DCI Banks has also been broadcast in Canada, and it aired in Norway on NRK1. In Sweden, national public service broadcaster SVT aired the pilot and three Series 1 episodes (each about 90 minutes in length). Similar airings occurred in Denmark. The pilot and Series 1 have also been aired in Finland (YLE1). In Estonia, national public service broadcaster ETV aired the pilot and Series 1 in autumn 2012, with Series 2 due to be aired in the end of September 2013. Series 1 was aired in Germany (ZDF) in 3 episodes of 90 minutes each, between 26 May and 9 June 2013 under the title Inspector Banks. In Australia, the show has aired on subscription TV channel, UKTV, and in May 2013, began screening on free-to-air station ABC1. In France, the drama began on 2 November 2012 on Arte.

* **YOUR TASKS**:
A: Translate this sentence from the passage on DCI Banks broadcasts into Spanish: "The pilot and Series 1 have also been aired in Finland (YLE1)."
B: Write out the records from the line containing "phylum: Chordata" through the end of the records, substituting "binomial" for "scientific name" and keeping everything else the same. Leave out the pictures.

* **EXTRACTED INFORMATION**:
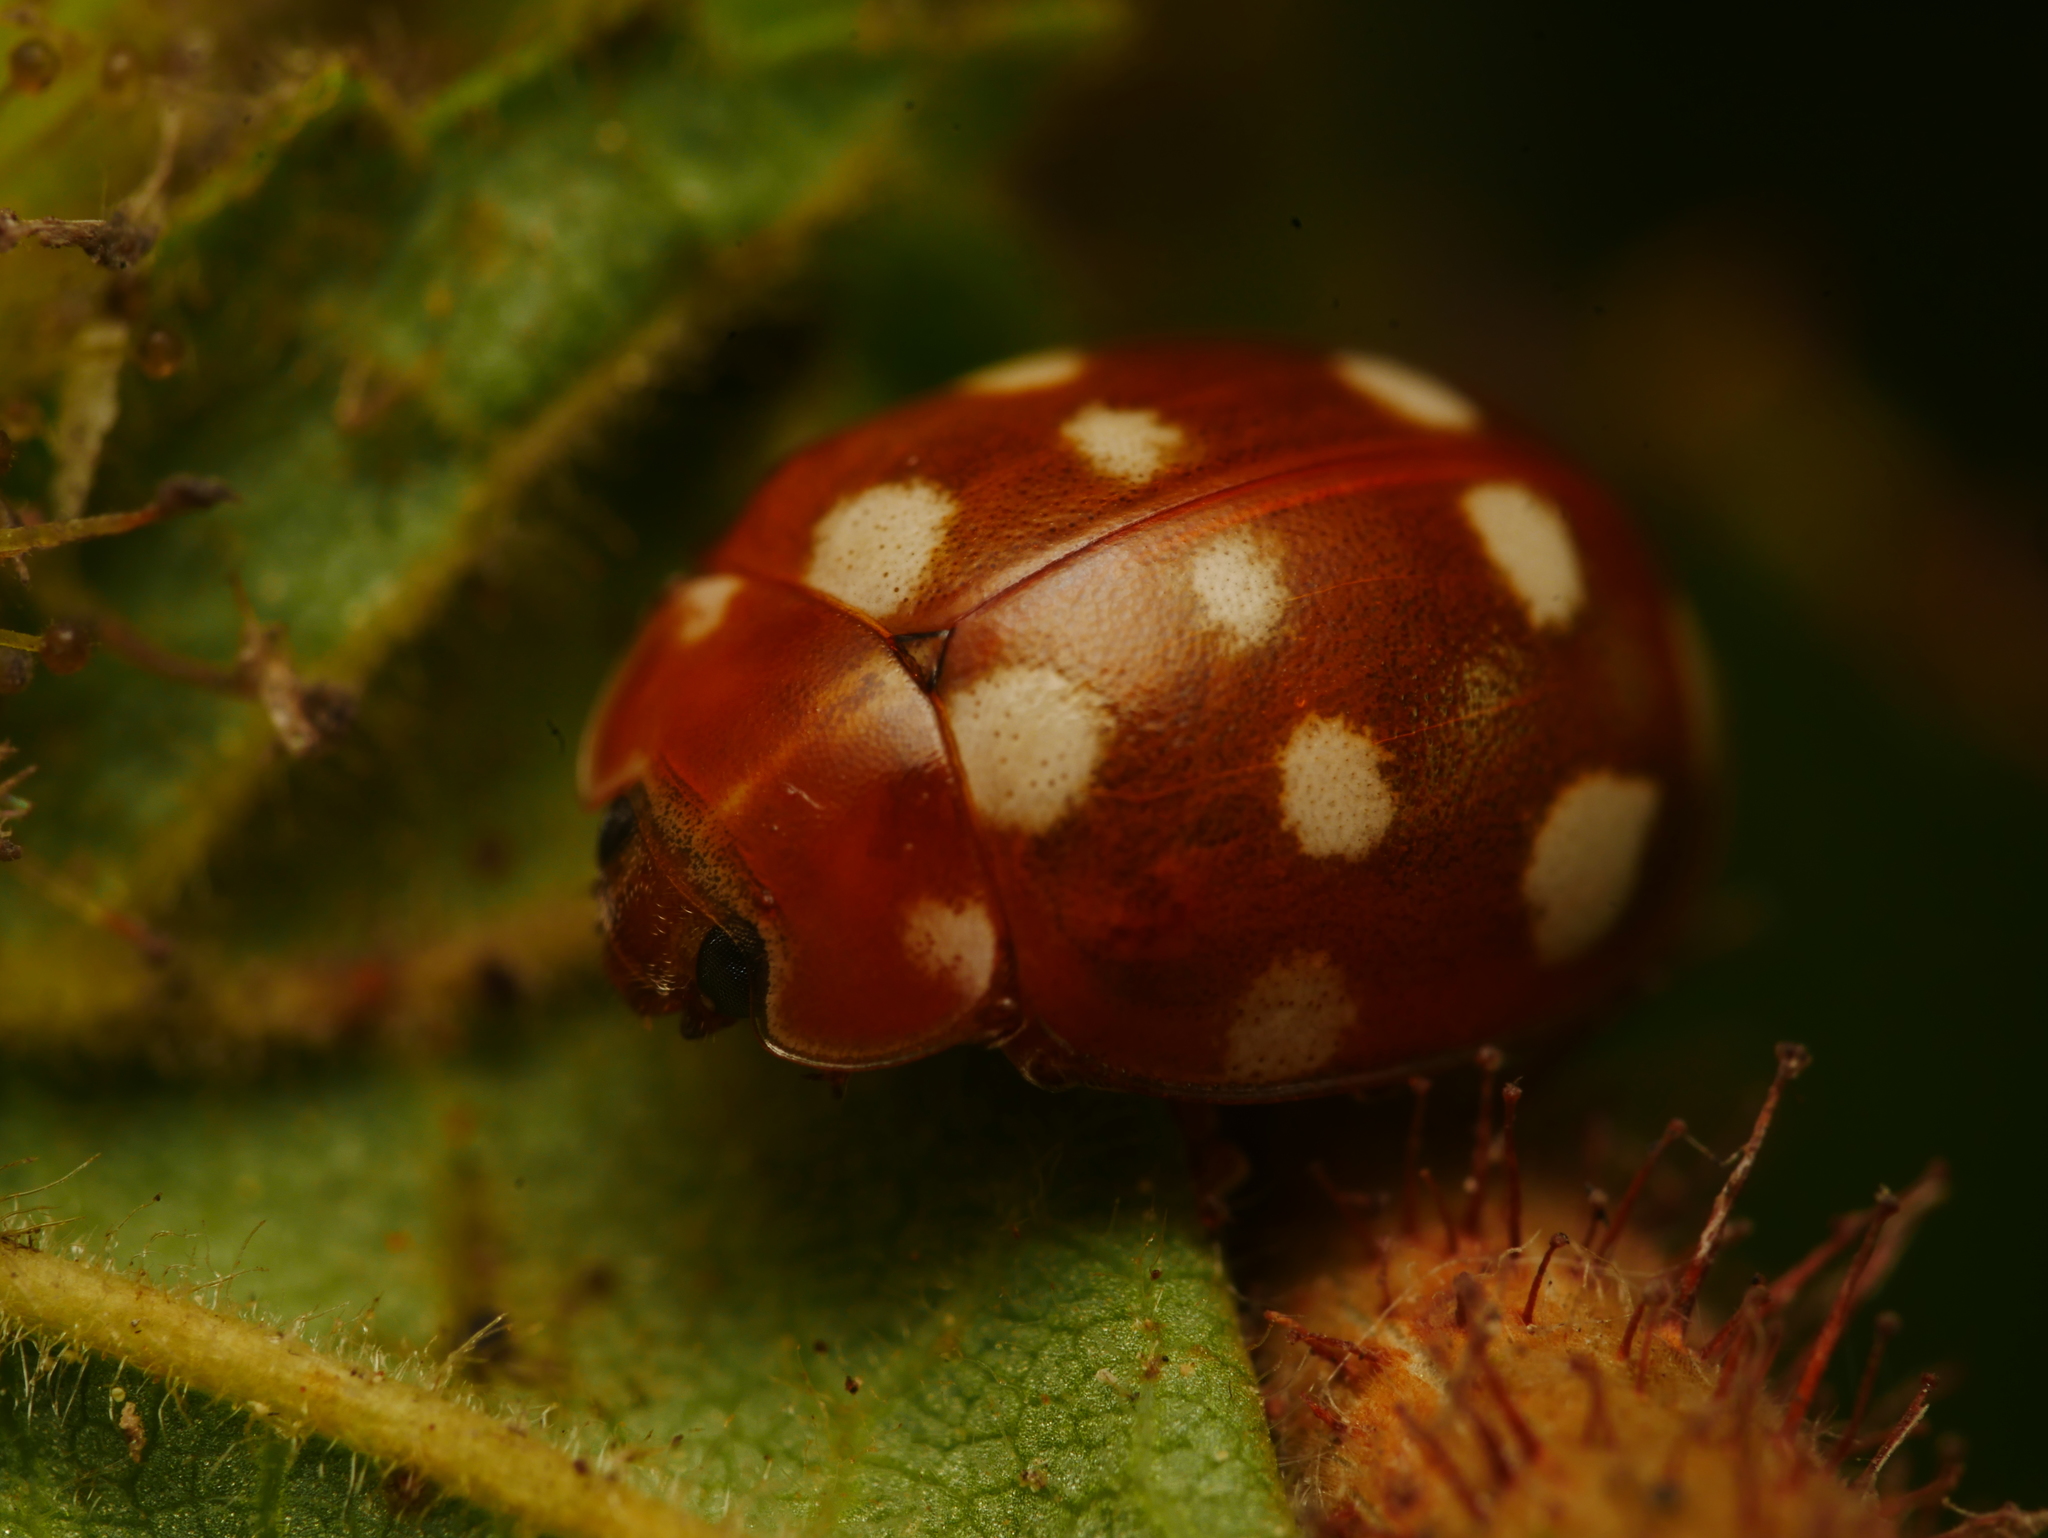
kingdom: Animalia
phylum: Arthropoda
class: Insecta
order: Coleoptera
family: Coccinellidae
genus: Calvia
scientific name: Calvia quatuordecimguttata
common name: Cream-spot ladybird
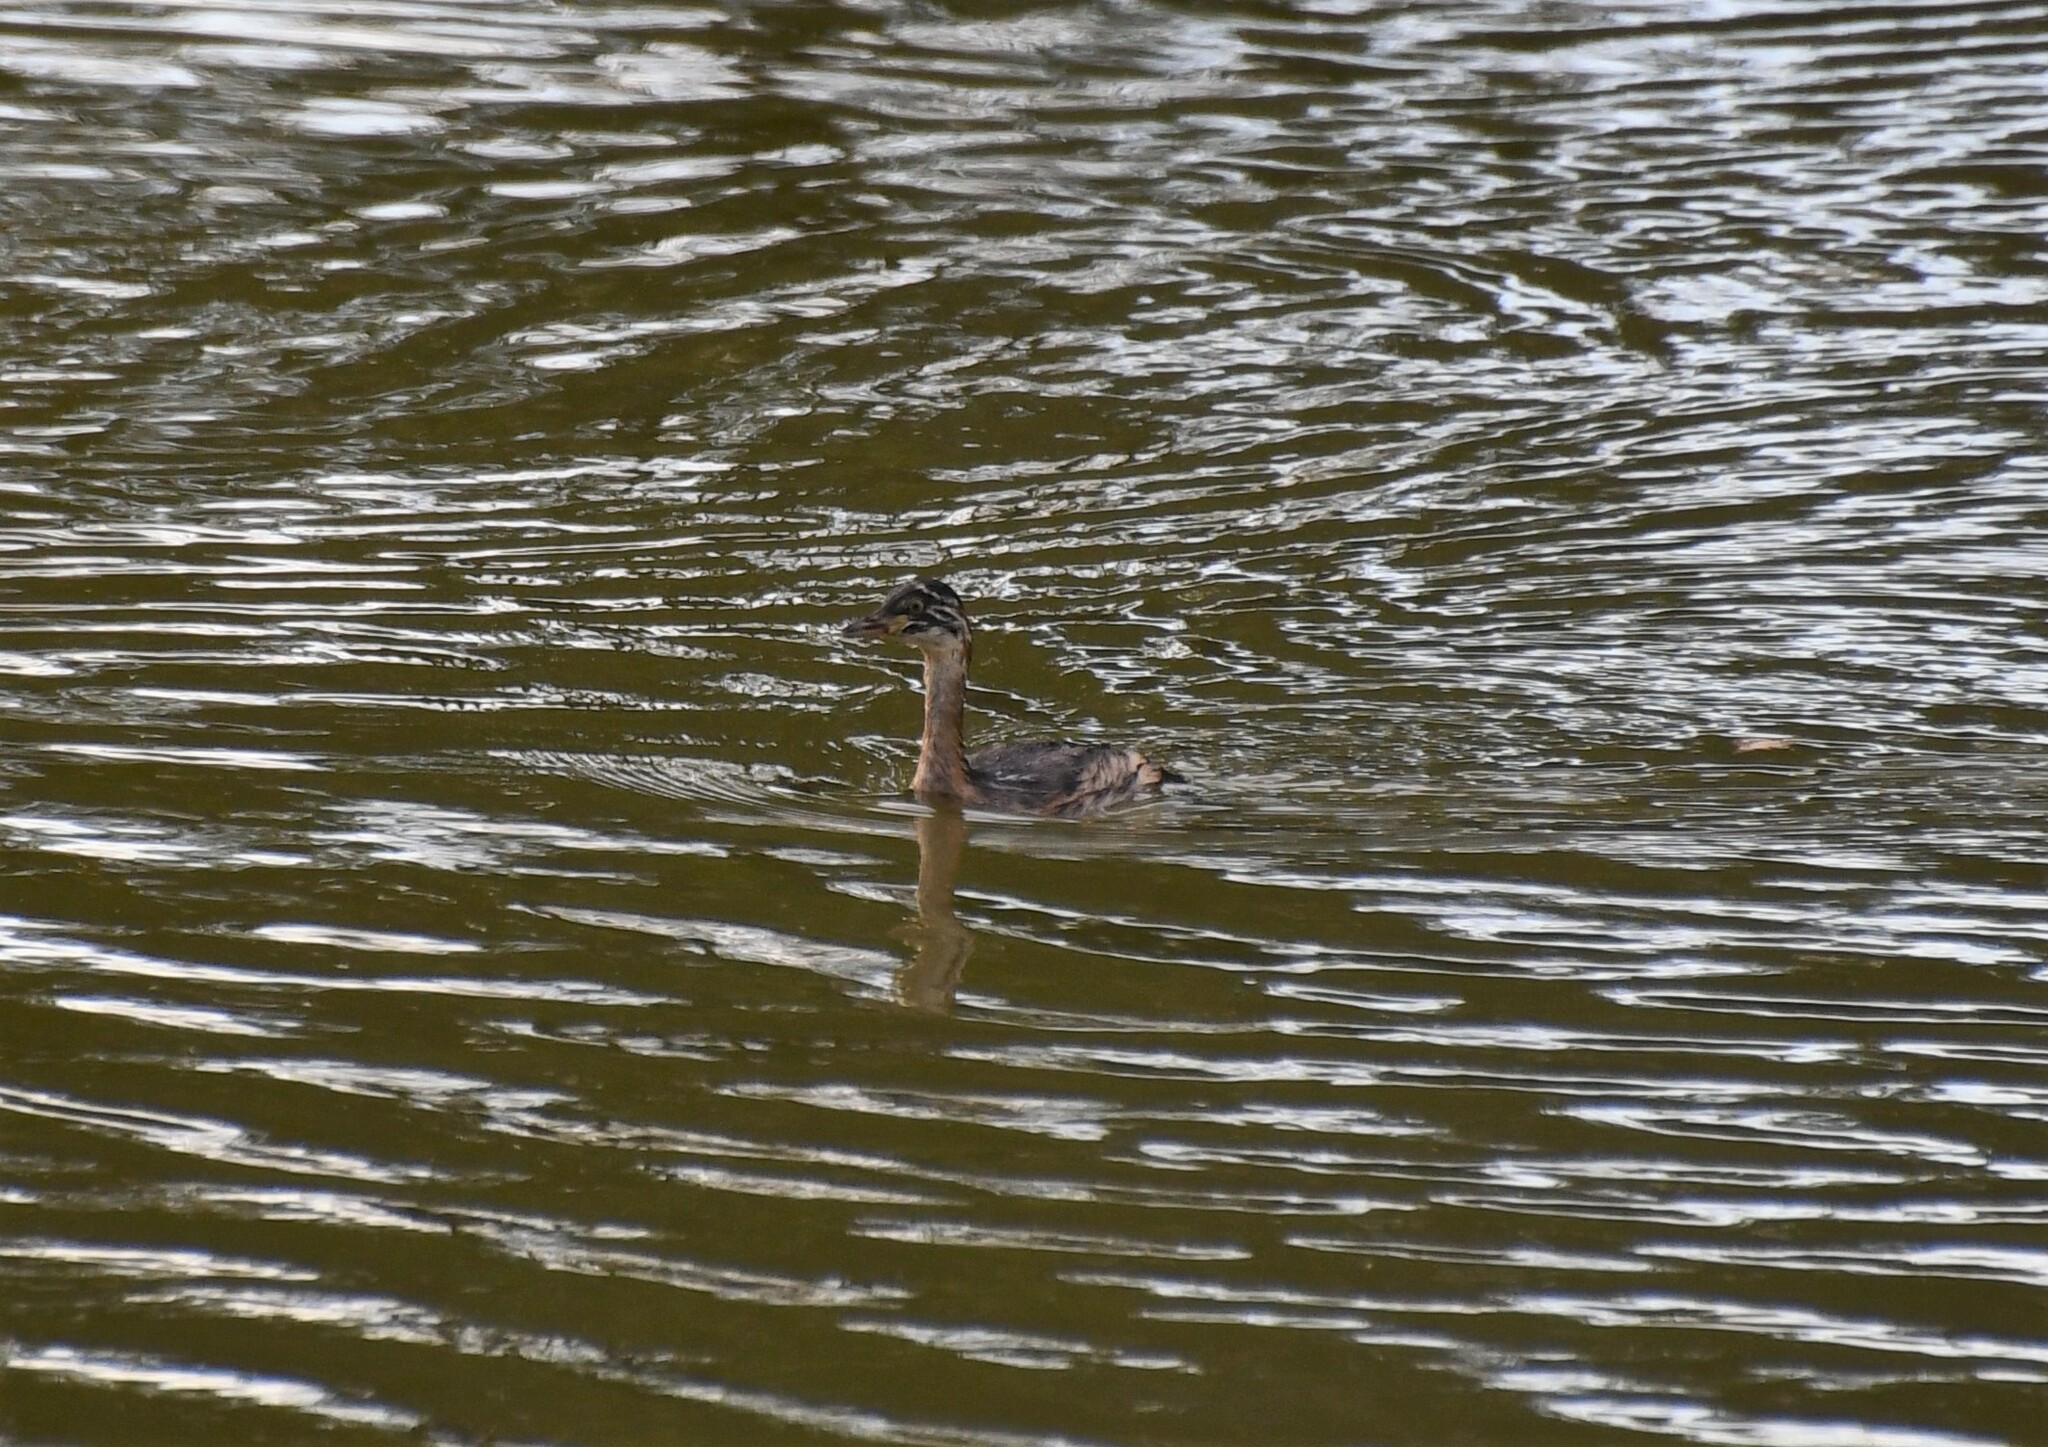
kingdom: Animalia
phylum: Chordata
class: Aves
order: Podicipediformes
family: Podicipedidae
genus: Tachybaptus
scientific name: Tachybaptus novaehollandiae
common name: Australasian grebe
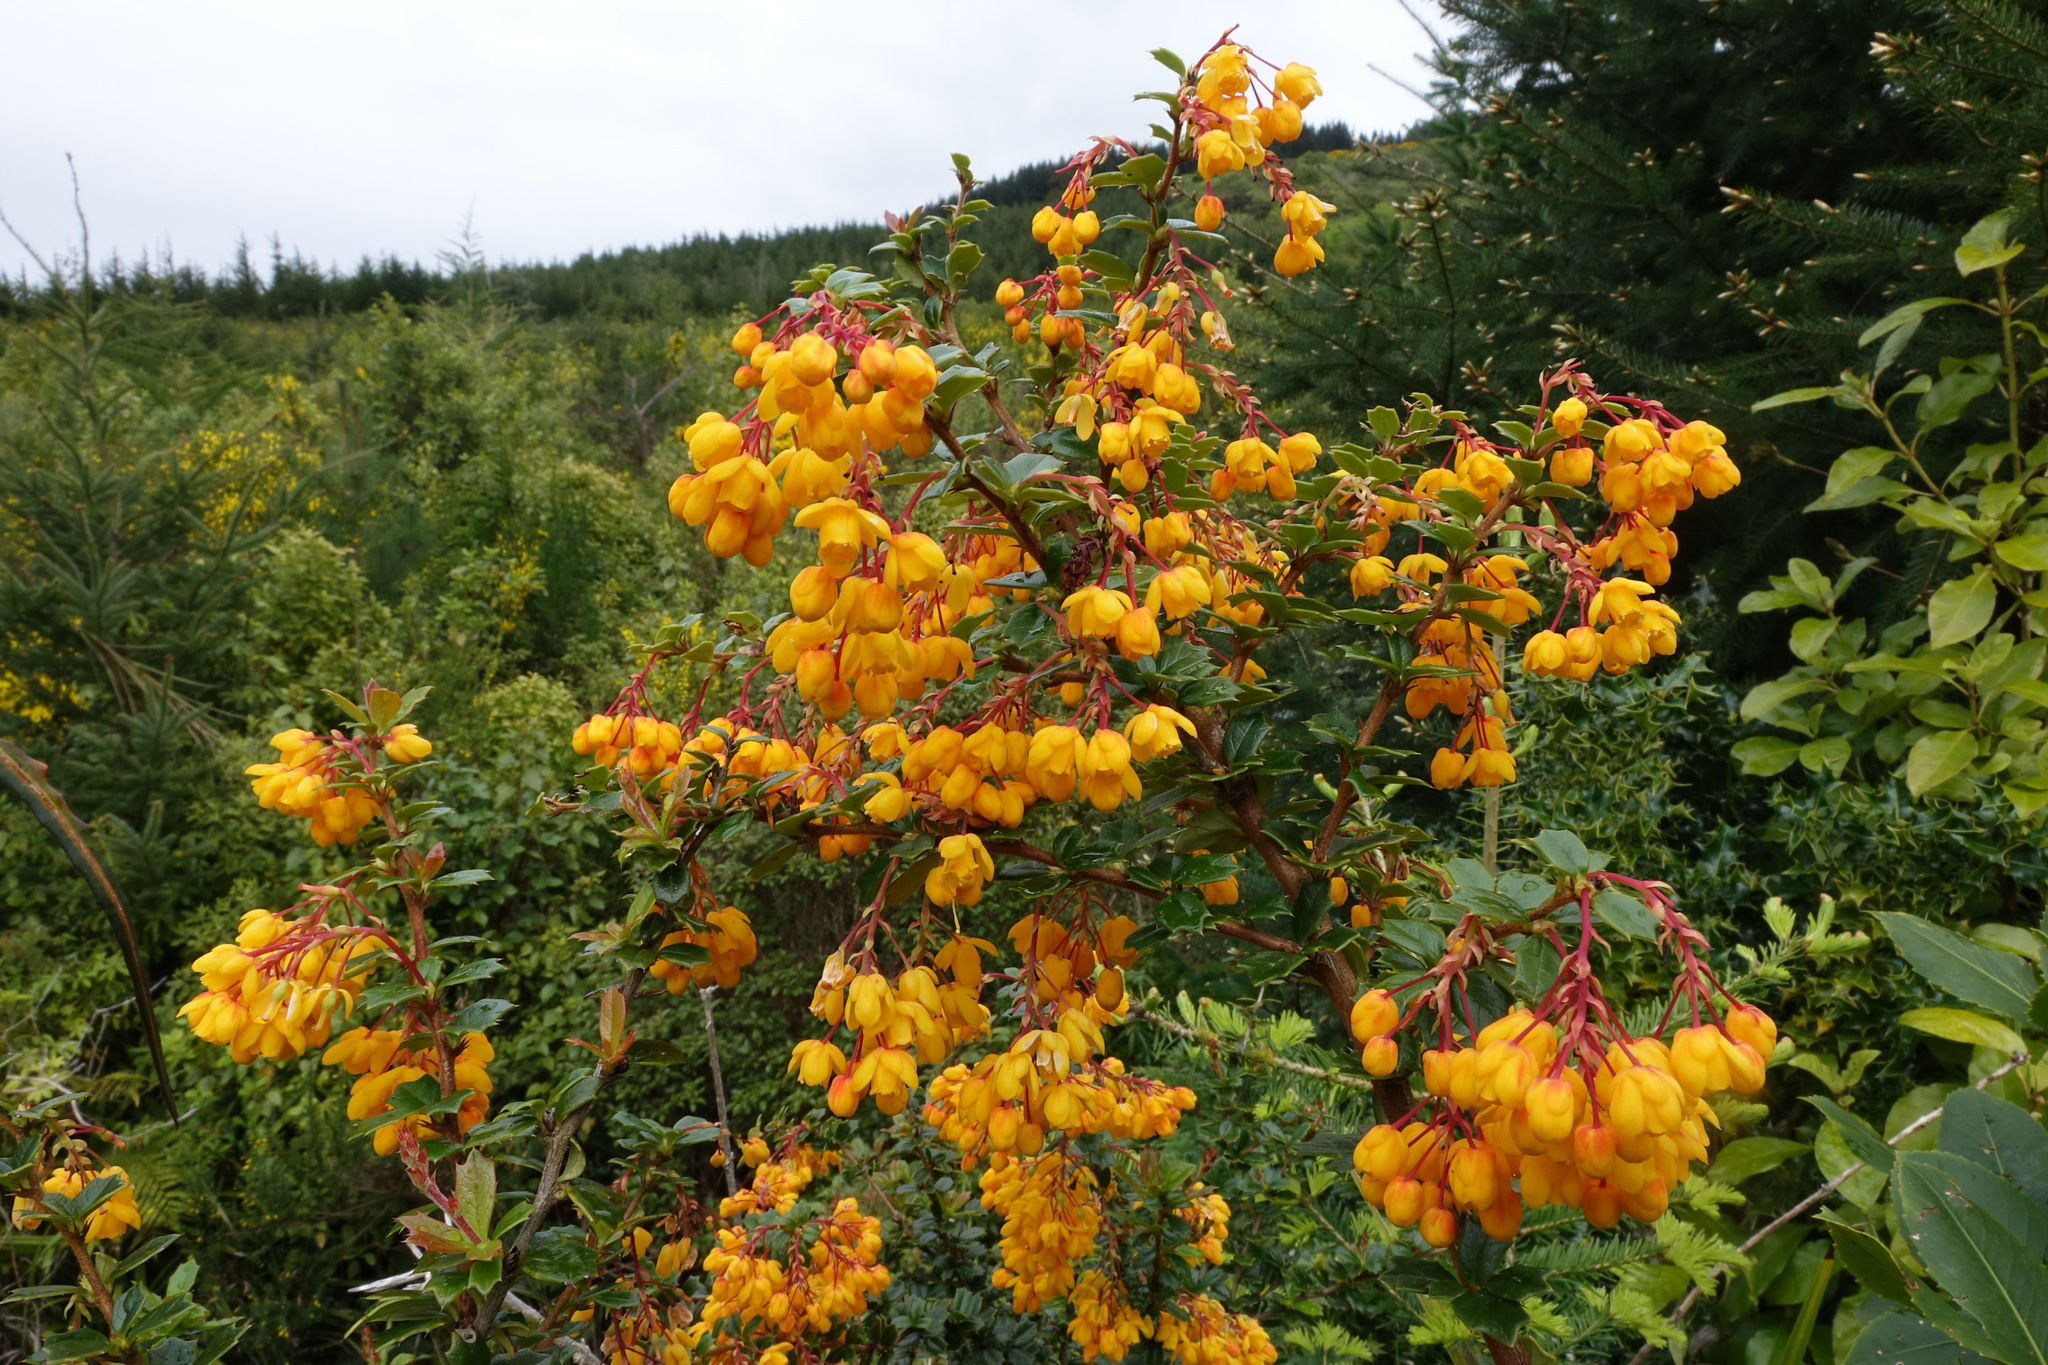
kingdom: Plantae
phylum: Tracheophyta
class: Magnoliopsida
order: Ranunculales
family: Berberidaceae
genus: Berberis
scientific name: Berberis darwinii
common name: Darwin's barberry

* **SOLUTIONS TO THE TASKS**:
A: El piloto y la Serie 1 también se han emitido en Finlandia (YLE1).

B:
phylum: Chordata
class: Aves
order: Podicipediformes
family: Podicipedidae
genus: Tachybaptus
binomial: Tachybaptus novaehollandiae
common name: Australasian grebe
kingdom: Plantae
phylum: Tracheophyta
class: Magnoliopsida
order: Ranunculales
family: Berberidaceae
genus: Berberis
binomial: Berberis darwinii
common name: Darwin's barberry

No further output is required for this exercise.